YOUR OBJECTIVE =>
Could you set down every record below exactly as it appears?

****************************************

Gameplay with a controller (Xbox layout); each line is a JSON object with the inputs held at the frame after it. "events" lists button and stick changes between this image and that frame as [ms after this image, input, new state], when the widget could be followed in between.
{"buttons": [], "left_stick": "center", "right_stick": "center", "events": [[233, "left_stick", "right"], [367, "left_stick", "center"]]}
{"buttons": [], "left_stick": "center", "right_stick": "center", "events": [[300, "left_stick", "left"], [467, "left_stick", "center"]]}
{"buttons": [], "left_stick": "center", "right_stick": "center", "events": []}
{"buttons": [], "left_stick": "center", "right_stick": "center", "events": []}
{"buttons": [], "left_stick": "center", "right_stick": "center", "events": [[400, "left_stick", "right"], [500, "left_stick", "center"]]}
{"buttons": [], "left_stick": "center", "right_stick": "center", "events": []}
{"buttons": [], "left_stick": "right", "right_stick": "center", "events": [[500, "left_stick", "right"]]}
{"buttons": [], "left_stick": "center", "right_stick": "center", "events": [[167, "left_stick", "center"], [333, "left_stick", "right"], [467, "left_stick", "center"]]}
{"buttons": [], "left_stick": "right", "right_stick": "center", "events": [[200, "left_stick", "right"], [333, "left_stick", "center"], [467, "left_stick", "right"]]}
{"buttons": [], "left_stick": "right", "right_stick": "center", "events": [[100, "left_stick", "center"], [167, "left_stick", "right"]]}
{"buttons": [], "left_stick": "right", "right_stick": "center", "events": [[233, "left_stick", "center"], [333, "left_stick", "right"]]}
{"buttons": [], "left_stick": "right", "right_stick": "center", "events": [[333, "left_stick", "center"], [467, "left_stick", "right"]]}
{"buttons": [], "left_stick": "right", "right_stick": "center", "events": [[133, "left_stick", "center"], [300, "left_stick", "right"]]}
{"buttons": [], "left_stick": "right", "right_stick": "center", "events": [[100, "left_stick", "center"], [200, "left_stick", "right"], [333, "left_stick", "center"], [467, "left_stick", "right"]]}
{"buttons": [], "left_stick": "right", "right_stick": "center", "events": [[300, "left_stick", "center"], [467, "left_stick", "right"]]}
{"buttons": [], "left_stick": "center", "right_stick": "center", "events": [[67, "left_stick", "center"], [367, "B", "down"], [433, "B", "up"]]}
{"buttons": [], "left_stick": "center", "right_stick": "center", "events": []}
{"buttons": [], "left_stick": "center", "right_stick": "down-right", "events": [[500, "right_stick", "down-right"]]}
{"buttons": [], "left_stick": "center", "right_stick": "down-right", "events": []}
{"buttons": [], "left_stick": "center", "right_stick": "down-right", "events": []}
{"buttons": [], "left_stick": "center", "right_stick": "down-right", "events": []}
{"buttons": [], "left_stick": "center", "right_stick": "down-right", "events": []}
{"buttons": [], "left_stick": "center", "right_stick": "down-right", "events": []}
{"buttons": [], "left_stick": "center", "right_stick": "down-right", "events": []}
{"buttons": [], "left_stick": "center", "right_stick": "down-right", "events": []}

****************************************

TASK RESPONSE =>
Gameplay with a controller (Xbox layout); each line is a JSON object with the inputs held at the frame after it. "events" lists button and stick changes between this image and that frame as [ms after this image, input, new state], when the widget could be followed in between.
{"buttons": [], "left_stick": "center", "right_stick": "center", "events": [[233, "left_stick", "right"], [367, "left_stick", "center"]]}
{"buttons": [], "left_stick": "center", "right_stick": "center", "events": [[300, "left_stick", "left"], [467, "left_stick", "center"]]}
{"buttons": [], "left_stick": "center", "right_stick": "center", "events": []}
{"buttons": [], "left_stick": "center", "right_stick": "center", "events": []}
{"buttons": [], "left_stick": "center", "right_stick": "center", "events": [[400, "left_stick", "right"], [500, "left_stick", "center"]]}
{"buttons": [], "left_stick": "center", "right_stick": "center", "events": []}
{"buttons": [], "left_stick": "right", "right_stick": "center", "events": [[500, "left_stick", "right"]]}
{"buttons": [], "left_stick": "center", "right_stick": "center", "events": [[167, "left_stick", "center"], [333, "left_stick", "right"], [467, "left_stick", "center"]]}
{"buttons": [], "left_stick": "right", "right_stick": "center", "events": [[200, "left_stick", "right"], [333, "left_stick", "center"], [467, "left_stick", "right"]]}
{"buttons": [], "left_stick": "right", "right_stick": "center", "events": [[100, "left_stick", "center"], [167, "left_stick", "right"]]}
{"buttons": [], "left_stick": "right", "right_stick": "center", "events": [[233, "left_stick", "center"], [333, "left_stick", "right"]]}
{"buttons": [], "left_stick": "right", "right_stick": "center", "events": [[333, "left_stick", "center"], [467, "left_stick", "right"]]}
{"buttons": [], "left_stick": "right", "right_stick": "center", "events": [[133, "left_stick", "center"], [300, "left_stick", "right"]]}
{"buttons": [], "left_stick": "right", "right_stick": "center", "events": [[100, "left_stick", "center"], [200, "left_stick", "right"], [333, "left_stick", "center"], [467, "left_stick", "right"]]}
{"buttons": [], "left_stick": "right", "right_stick": "center", "events": [[300, "left_stick", "center"], [467, "left_stick", "right"]]}
{"buttons": [], "left_stick": "center", "right_stick": "center", "events": [[67, "left_stick", "center"], [367, "B", "down"], [433, "B", "up"]]}
{"buttons": [], "left_stick": "center", "right_stick": "center", "events": []}
{"buttons": [], "left_stick": "center", "right_stick": "down-right", "events": [[500, "right_stick", "down-right"]]}
{"buttons": [], "left_stick": "center", "right_stick": "down-right", "events": []}
{"buttons": [], "left_stick": "center", "right_stick": "down-right", "events": []}
{"buttons": [], "left_stick": "center", "right_stick": "down-right", "events": []}
{"buttons": [], "left_stick": "center", "right_stick": "down-right", "events": []}
{"buttons": [], "left_stick": "center", "right_stick": "down-right", "events": []}
{"buttons": [], "left_stick": "center", "right_stick": "down-right", "events": []}
{"buttons": [], "left_stick": "center", "right_stick": "down-right", "events": []}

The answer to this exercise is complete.